Part of me was wanting to have 1 continuous wire feeding each light. This would make things easier if I need to move them around.

If you're saying you want 8 individual pairs of wires going to each light from the transformer, you're going to pay a fortune for the transformer with 8 terminals, not to mention wire.

You should have a basic idea of where you're going to place lights prior to purchasing a kit or individual pieces. You'll also need to know how many lights you want before you get the transformer. What I did was hook up one light to a small 12v battery (stolen from my kid's power wheels) and went out at night and played around with where I wanted the lights at before I ran any wire, then marked that spot with some spray paint.

Leave a few feet of slack when you start your run and when you end your run, then when you run your wire to the approximate location, make about a loop about 1' in diameter (like around a 5 gal bucket) between that and your lead wire coming from the light (usually 3ft-4ft) it will allow you to move the light close to 6ft from your connection.


CubsFanBudMan
Chicago Cubs Fan
Member since Jul 2008
3629 posts

re: Landscape Lighting Wiring
No, I meant 1 wire connected to the transformer laid out uncut for the entire length of the house, then tap into that wire instead of cutting the wire and using wire nuts.

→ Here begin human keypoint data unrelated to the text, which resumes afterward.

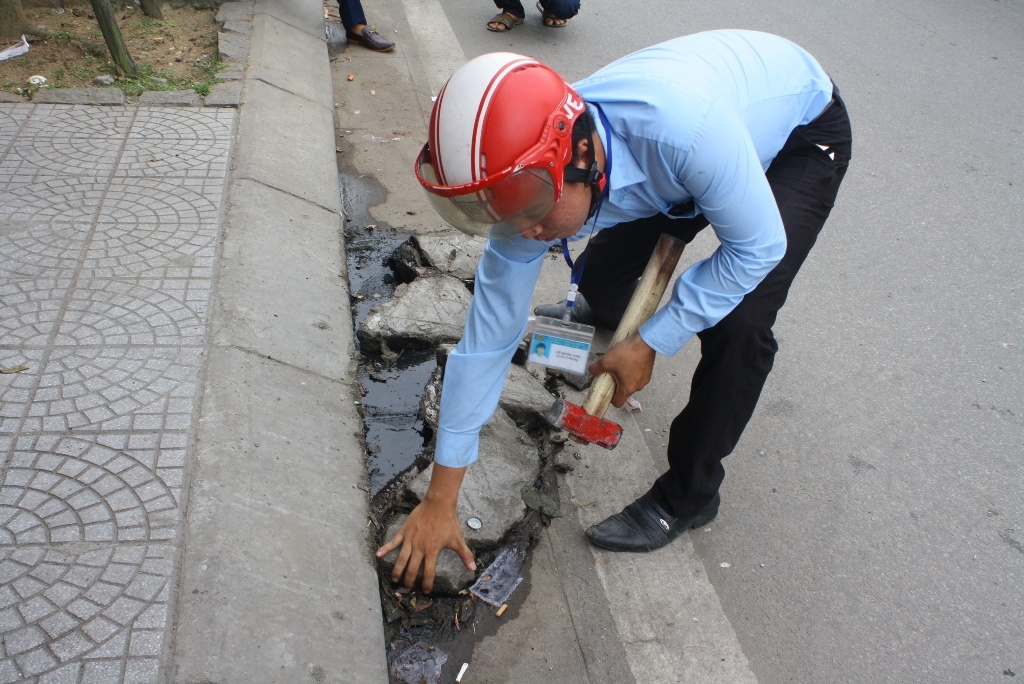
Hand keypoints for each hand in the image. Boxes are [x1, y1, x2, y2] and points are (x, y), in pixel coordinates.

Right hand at [375, 465, 475, 592]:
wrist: (439, 504)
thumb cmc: (448, 522)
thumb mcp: (458, 539)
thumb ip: (465, 555)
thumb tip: (473, 568)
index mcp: (432, 551)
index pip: (429, 572)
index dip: (427, 583)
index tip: (426, 591)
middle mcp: (420, 548)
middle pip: (412, 568)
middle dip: (409, 580)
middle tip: (407, 588)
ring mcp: (411, 540)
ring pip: (402, 559)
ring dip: (397, 570)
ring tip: (394, 579)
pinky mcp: (405, 531)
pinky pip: (393, 542)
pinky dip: (386, 548)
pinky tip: (378, 555)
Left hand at [588, 333, 656, 406]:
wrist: (645, 342)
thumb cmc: (626, 354)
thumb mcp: (606, 361)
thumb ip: (595, 368)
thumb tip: (592, 371)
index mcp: (627, 389)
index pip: (618, 403)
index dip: (610, 398)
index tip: (606, 389)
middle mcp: (638, 387)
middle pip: (624, 391)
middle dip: (617, 384)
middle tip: (611, 373)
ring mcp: (645, 379)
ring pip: (631, 382)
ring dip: (625, 377)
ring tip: (621, 364)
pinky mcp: (649, 371)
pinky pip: (638, 375)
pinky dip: (633, 371)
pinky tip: (629, 360)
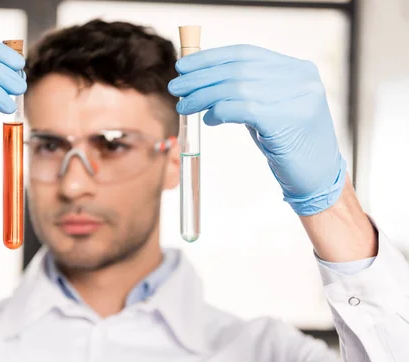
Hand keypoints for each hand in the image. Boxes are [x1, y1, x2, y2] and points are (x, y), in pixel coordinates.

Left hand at [168, 45, 345, 215]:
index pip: (245, 53)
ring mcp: (298, 97)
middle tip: (175, 87)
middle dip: (201, 77)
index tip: (184, 66)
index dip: (211, 58)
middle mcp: (301, 78)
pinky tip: (209, 120)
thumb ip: (245, 92)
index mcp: (297, 69)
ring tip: (184, 106)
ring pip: (237, 87)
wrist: (316, 178)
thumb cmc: (288, 144)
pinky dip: (220, 111)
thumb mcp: (268, 109)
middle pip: (238, 69)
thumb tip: (201, 82)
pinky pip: (243, 108)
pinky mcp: (288, 120)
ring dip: (203, 96)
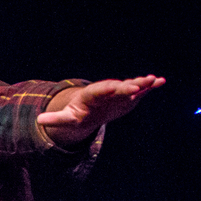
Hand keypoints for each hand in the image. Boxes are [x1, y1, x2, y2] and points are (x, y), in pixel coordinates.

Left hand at [38, 75, 164, 141]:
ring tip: (155, 80)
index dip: (109, 88)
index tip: (118, 87)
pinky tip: (161, 82)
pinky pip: (140, 91)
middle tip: (140, 84)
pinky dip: (149, 87)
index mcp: (92, 94)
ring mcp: (119, 93)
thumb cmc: (76, 114)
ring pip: (131, 86)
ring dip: (142, 84)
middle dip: (129, 86)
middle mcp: (107, 90)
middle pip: (118, 87)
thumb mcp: (66, 118)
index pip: (101, 90)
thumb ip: (55, 119)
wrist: (88, 111)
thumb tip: (39, 120)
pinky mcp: (128, 97)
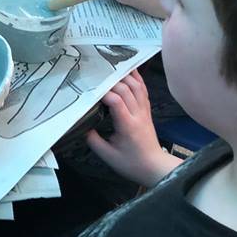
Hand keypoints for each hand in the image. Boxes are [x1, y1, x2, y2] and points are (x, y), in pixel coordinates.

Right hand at [87, 70, 181, 186]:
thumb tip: (81, 124)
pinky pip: (143, 90)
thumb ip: (92, 139)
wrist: (156, 168)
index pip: (116, 102)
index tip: (90, 90)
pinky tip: (129, 70)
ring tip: (110, 68)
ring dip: (124, 76)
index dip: (103, 93)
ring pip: (137, 86)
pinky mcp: (147, 111)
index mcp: (127, 126)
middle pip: (126, 90)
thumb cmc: (132, 163)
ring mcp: (144, 111)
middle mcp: (138, 115)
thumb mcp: (107, 156)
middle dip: (111, 80)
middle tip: (96, 76)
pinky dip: (136, 78)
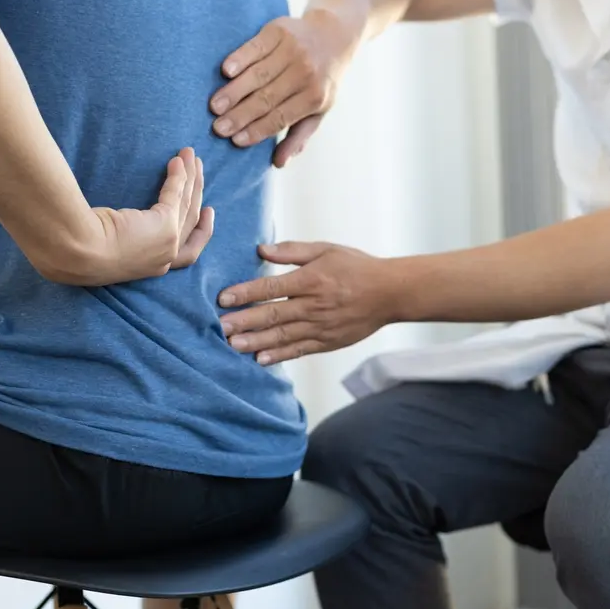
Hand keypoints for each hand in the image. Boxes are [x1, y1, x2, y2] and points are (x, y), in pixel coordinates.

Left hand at [52, 147, 214, 284]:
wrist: (77, 251)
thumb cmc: (79, 249)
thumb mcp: (106, 245)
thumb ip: (120, 237)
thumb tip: (114, 221)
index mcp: (151, 269)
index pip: (186, 252)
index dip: (199, 232)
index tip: (205, 211)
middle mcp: (165, 261)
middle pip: (190, 222)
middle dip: (197, 194)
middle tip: (200, 172)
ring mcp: (169, 245)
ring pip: (188, 206)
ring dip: (192, 178)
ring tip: (191, 156)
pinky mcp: (165, 227)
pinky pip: (177, 196)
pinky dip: (180, 176)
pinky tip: (177, 160)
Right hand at [210, 9, 357, 167]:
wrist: (333, 36)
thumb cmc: (321, 81)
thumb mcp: (318, 110)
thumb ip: (298, 137)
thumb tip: (279, 163)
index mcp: (315, 97)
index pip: (281, 118)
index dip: (257, 130)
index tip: (235, 140)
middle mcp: (305, 74)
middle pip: (267, 98)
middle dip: (240, 115)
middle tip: (218, 128)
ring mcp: (292, 51)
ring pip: (259, 75)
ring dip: (235, 91)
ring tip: (214, 106)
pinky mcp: (279, 31)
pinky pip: (256, 47)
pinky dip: (241, 59)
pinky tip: (226, 71)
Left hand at [218, 242, 393, 363]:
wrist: (390, 293)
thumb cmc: (357, 267)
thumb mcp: (326, 249)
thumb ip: (292, 251)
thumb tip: (261, 249)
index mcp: (311, 279)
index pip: (271, 286)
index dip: (245, 292)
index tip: (223, 298)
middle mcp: (314, 305)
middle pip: (273, 314)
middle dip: (244, 321)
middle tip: (219, 326)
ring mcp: (321, 326)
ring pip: (282, 335)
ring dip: (256, 341)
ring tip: (233, 345)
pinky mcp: (327, 342)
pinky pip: (299, 350)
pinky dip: (280, 356)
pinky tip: (260, 359)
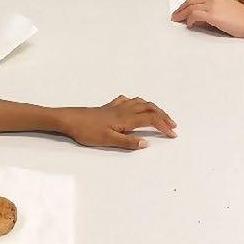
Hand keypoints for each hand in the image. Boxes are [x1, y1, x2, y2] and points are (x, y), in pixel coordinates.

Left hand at [57, 96, 176, 149]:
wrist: (70, 119)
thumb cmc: (87, 131)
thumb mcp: (108, 140)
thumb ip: (128, 142)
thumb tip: (146, 143)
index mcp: (126, 118)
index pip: (151, 119)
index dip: (164, 125)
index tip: (173, 134)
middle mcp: (124, 109)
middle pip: (149, 108)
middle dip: (163, 115)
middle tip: (172, 125)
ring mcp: (117, 106)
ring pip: (140, 102)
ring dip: (153, 108)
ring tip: (160, 115)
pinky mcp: (109, 106)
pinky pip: (128, 100)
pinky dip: (137, 102)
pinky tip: (135, 105)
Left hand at [171, 0, 243, 38]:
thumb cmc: (242, 18)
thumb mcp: (225, 10)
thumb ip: (212, 12)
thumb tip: (198, 19)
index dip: (186, 5)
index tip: (181, 11)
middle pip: (190, 1)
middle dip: (180, 9)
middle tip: (174, 16)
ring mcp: (212, 5)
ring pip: (190, 8)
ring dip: (181, 15)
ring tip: (177, 20)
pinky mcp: (213, 15)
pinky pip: (194, 15)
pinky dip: (189, 20)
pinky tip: (189, 25)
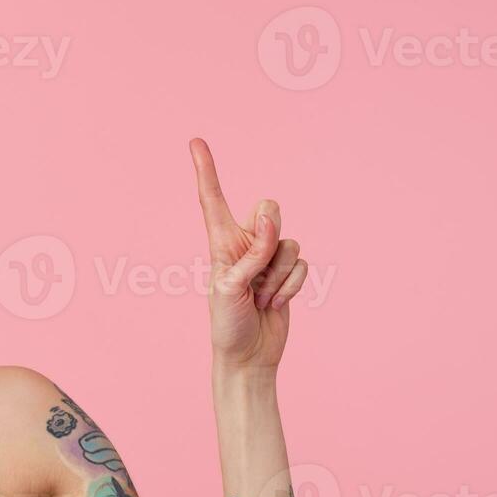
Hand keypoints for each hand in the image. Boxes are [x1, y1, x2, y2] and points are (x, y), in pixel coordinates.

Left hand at [190, 138, 307, 369]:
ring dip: (278, 275)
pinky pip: (302, 264)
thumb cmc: (227, 324)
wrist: (248, 355)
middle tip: (257, 267)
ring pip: (289, 242)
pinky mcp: (286, 273)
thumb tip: (270, 223)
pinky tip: (274, 303)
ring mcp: (267, 258)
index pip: (212, 200)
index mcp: (220, 243)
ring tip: (259, 297)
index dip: (206, 171)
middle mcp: (243, 244)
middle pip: (269, 210)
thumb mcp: (230, 288)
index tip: (195, 141)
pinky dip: (290, 286)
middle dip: (270, 235)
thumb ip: (252, 253)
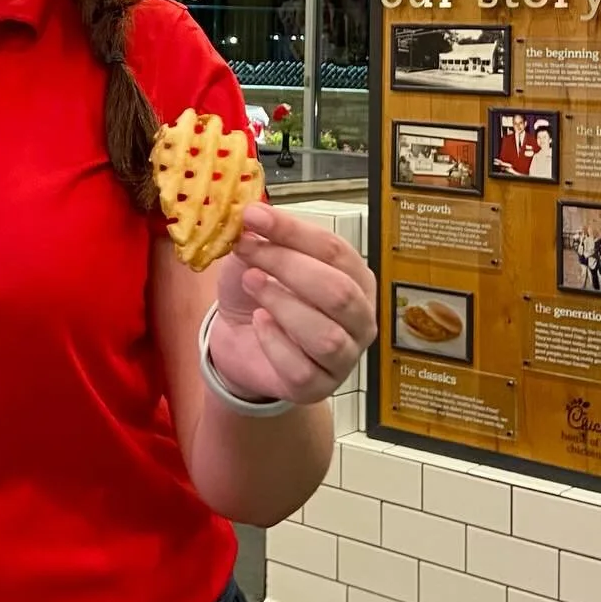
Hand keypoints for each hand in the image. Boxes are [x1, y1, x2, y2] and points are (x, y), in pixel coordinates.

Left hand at [209, 202, 376, 405]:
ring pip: (326, 335)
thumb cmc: (261, 291)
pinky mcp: (318, 387)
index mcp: (354, 277)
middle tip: (247, 249)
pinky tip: (259, 323)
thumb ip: (260, 236)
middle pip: (338, 292)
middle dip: (287, 265)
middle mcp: (359, 317)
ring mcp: (344, 357)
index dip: (292, 230)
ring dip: (282, 304)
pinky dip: (274, 342)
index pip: (334, 250)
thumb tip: (253, 214)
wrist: (241, 340)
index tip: (253, 215)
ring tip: (251, 282)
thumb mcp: (258, 256)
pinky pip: (302, 368)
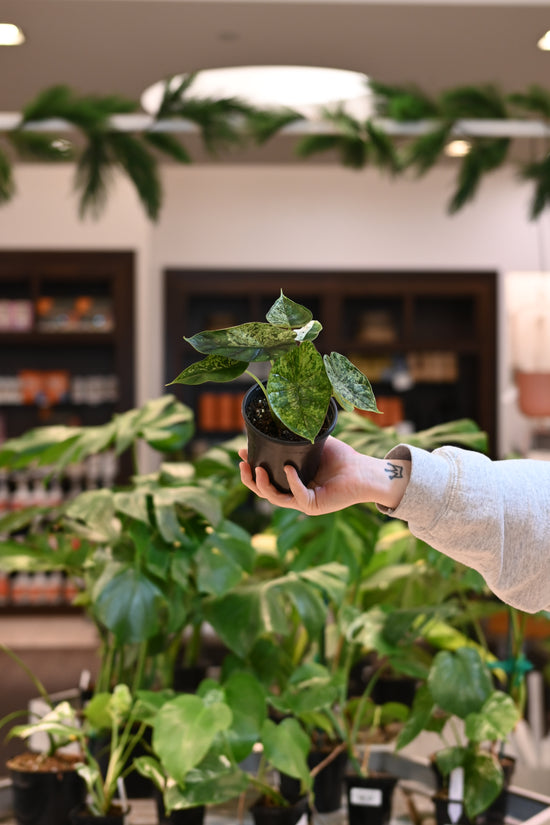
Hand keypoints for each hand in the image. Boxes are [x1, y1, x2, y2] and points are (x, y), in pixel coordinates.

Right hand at [238, 436, 372, 514]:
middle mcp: (295, 494)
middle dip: (250, 480)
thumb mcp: (314, 444)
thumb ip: (297, 438)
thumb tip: (281, 420)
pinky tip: (288, 468)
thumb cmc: (342, 458)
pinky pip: (297, 496)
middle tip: (243, 464)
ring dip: (263, 485)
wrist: (364, 470)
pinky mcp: (315, 506)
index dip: (251, 468)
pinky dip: (291, 482)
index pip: (266, 478)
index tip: (242, 453)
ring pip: (275, 498)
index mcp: (292, 482)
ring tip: (257, 468)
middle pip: (264, 492)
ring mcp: (304, 502)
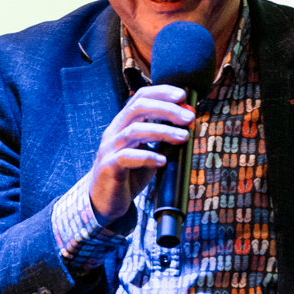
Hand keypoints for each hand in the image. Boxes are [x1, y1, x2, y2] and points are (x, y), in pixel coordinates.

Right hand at [87, 84, 193, 222]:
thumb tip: (188, 125)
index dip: (161, 92)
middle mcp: (114, 131)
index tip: (183, 96)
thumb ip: (163, 139)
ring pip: (134, 131)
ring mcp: (109, 148)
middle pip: (138, 108)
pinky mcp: (109, 167)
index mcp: (123, 123)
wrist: (105, 201)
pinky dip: (147, 157)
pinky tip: (163, 161)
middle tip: (188, 118)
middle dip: (166, 109)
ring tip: (183, 137)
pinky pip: (127, 157)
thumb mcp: (148, 152)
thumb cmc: (129, 174)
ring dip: (162, 131)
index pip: (139, 97)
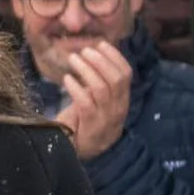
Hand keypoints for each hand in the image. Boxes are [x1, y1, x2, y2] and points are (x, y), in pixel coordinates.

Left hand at [57, 42, 131, 159]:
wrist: (80, 151)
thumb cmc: (86, 121)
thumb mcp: (97, 100)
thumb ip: (99, 81)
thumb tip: (93, 54)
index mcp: (123, 99)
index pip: (126, 74)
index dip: (114, 56)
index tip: (100, 43)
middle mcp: (118, 108)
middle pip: (115, 79)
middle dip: (100, 60)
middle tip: (84, 50)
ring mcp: (106, 118)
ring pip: (101, 88)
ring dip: (86, 70)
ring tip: (73, 59)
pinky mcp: (91, 127)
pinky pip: (85, 103)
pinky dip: (76, 88)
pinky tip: (67, 79)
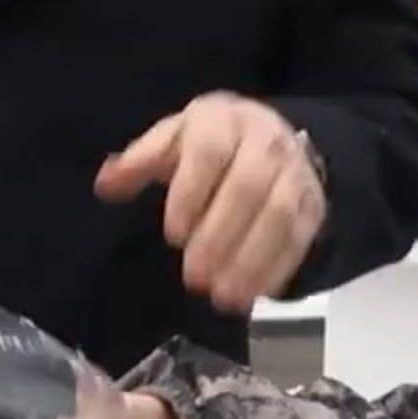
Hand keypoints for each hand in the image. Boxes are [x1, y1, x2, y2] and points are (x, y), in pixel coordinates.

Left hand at [96, 94, 325, 312]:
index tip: (173, 235)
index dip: (192, 193)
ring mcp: (294, 173)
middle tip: (194, 278)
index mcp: (222, 121)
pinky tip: (254, 294)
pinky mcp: (313, 204)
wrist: (269, 135)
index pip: (210, 151)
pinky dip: (278, 268)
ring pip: (279, 215)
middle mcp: (265, 142)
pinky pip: (301, 236)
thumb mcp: (170, 142)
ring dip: (252, 259)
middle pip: (249, 187)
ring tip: (223, 297)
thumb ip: (138, 164)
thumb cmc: (208, 144)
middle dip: (221, 236)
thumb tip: (105, 186)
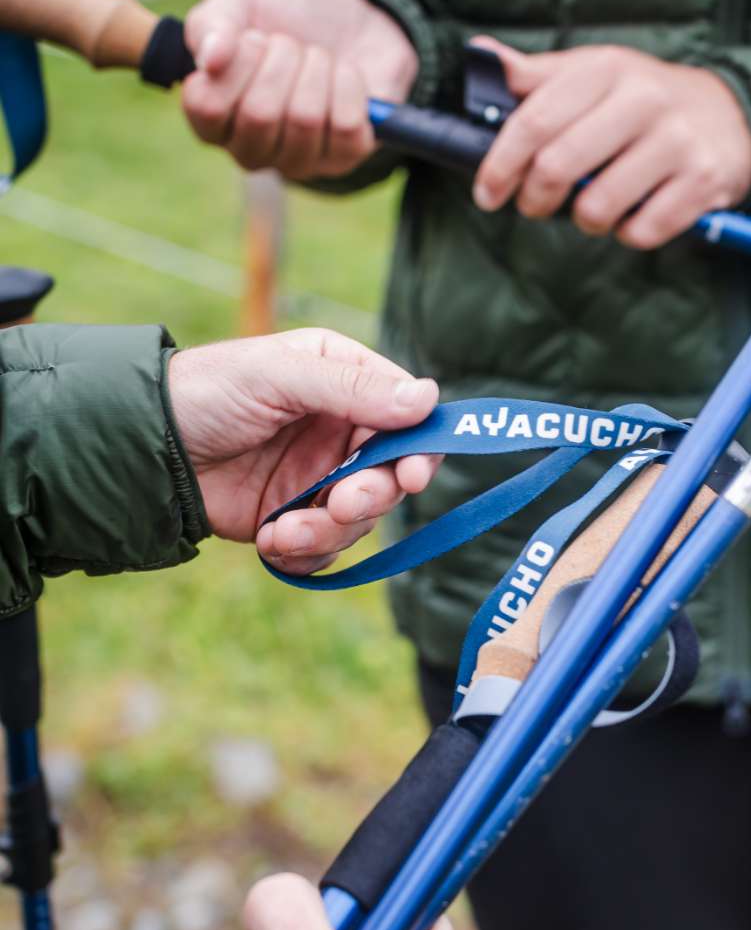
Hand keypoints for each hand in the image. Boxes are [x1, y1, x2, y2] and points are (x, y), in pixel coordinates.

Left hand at [169, 329, 440, 573]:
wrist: (142, 450)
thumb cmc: (204, 392)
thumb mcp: (277, 376)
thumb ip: (351, 388)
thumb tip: (428, 399)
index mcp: (345, 383)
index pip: (409, 417)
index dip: (418, 449)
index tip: (409, 476)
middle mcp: (340, 431)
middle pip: (391, 476)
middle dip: (369, 497)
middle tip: (340, 505)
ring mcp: (319, 477)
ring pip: (362, 519)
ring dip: (330, 531)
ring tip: (285, 529)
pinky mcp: (294, 518)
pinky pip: (327, 548)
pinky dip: (306, 553)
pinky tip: (272, 541)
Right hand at [180, 0, 416, 177]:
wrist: (348, 17)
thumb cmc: (281, 18)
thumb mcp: (236, 4)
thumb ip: (210, 25)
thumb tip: (210, 62)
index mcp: (211, 120)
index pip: (207, 107)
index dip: (234, 62)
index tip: (251, 37)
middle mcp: (250, 150)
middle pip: (260, 115)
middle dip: (281, 59)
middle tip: (289, 43)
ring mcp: (299, 160)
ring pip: (305, 119)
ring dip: (316, 68)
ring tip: (316, 55)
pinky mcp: (346, 155)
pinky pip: (346, 124)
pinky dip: (347, 83)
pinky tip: (344, 73)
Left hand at [467, 37, 750, 248]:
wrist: (731, 114)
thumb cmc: (642, 98)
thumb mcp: (594, 73)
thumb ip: (537, 74)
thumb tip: (480, 55)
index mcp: (607, 69)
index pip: (535, 120)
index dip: (501, 163)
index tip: (487, 192)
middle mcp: (644, 99)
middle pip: (560, 165)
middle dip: (535, 198)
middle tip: (534, 207)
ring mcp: (678, 141)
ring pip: (600, 205)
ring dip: (585, 219)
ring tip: (592, 210)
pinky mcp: (704, 180)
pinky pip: (644, 229)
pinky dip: (629, 233)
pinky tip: (634, 216)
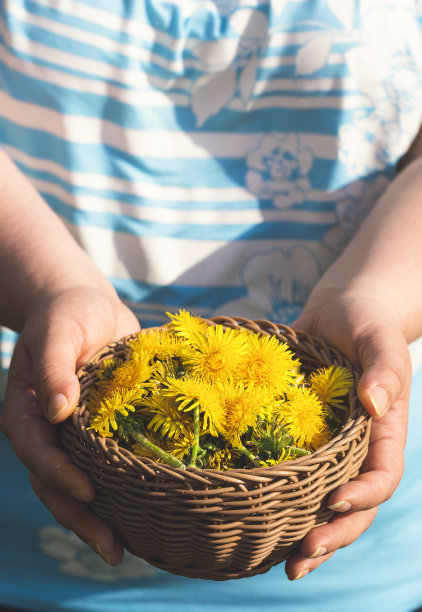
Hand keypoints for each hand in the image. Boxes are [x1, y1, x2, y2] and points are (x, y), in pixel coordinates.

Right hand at [0, 284, 139, 564]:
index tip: (90, 490)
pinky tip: (141, 513)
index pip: (38, 451)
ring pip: (76, 485)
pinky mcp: (98, 433)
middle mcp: (47, 431)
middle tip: (112, 548)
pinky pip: (103, 468)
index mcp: (28, 410)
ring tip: (122, 549)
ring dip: (96, 517)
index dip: (60, 474)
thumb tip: (57, 410)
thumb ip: (55, 367)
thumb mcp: (60, 331)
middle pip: (54, 483)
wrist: (87, 307)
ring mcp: (72, 437)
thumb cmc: (69, 313)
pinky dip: (116, 492)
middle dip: (79, 517)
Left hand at [285, 291, 410, 579]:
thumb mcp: (379, 339)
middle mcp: (356, 449)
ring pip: (322, 502)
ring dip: (307, 535)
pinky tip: (254, 523)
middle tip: (301, 557)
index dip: (363, 496)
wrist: (339, 314)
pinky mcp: (300, 441)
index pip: (381, 475)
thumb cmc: (364, 323)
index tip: (333, 502)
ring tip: (284, 564)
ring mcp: (328, 449)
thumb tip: (375, 404)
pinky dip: (280, 503)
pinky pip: (293, 478)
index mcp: (382, 432)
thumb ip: (384, 369)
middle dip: (333, 535)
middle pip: (354, 505)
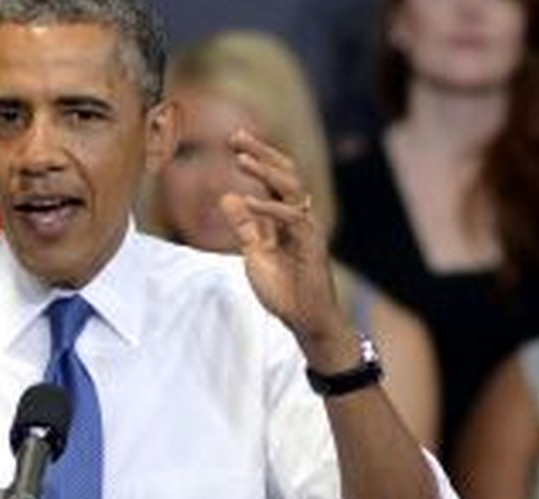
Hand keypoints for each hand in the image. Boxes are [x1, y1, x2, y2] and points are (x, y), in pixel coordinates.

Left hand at [219, 131, 352, 359]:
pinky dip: (269, 207)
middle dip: (262, 153)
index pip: (271, 178)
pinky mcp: (311, 244)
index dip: (256, 158)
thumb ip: (244, 226)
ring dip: (265, 171)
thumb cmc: (284, 289)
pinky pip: (292, 218)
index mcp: (284, 217)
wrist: (305, 319)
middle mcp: (298, 217)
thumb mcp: (255, 252)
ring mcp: (307, 228)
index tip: (234, 141)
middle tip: (236, 137)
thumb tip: (227, 196)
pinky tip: (247, 200)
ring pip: (291, 188)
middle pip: (284, 173)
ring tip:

Then if I need to move the light, I would just move the tap to a different part of the wire.

Thanks for the idea of using a 12v battery to plan where to lay out the lights.

I'm thinking about getting this hub. Go from the transformer to the hub, then do 1 chain from the hub to each side of the house, then when I do path lights I can do the same thing for them.



Citica8
LSU Fan
Gonzales, LA
Member since Dec 2012
3268 posts

re: Landscape Lighting Wiring
I’m sure they’ve made improvements to some of the connectors in the last 10 years, but past experience tells me to stay away from them. The small prongs on those inline connectors will corrode much quicker and give you more issues than a silicone filled wire nut, wrapped in electrical tape. I’m pretty sure at best they’re water resistant rather than water proof.

You also don’t want tie in an in-line connector then move it. Best case scenario the connector doesn’t break when you move it, but you’ve now allowed water to get into the main run and trip it during a heavy rain or corrode it (most are very fine strand wire).

The hubs aren’t bad when they’re laid out right. When I did mine I had two separate runs and tied them into the transformer. The layout will determine the best way to do it.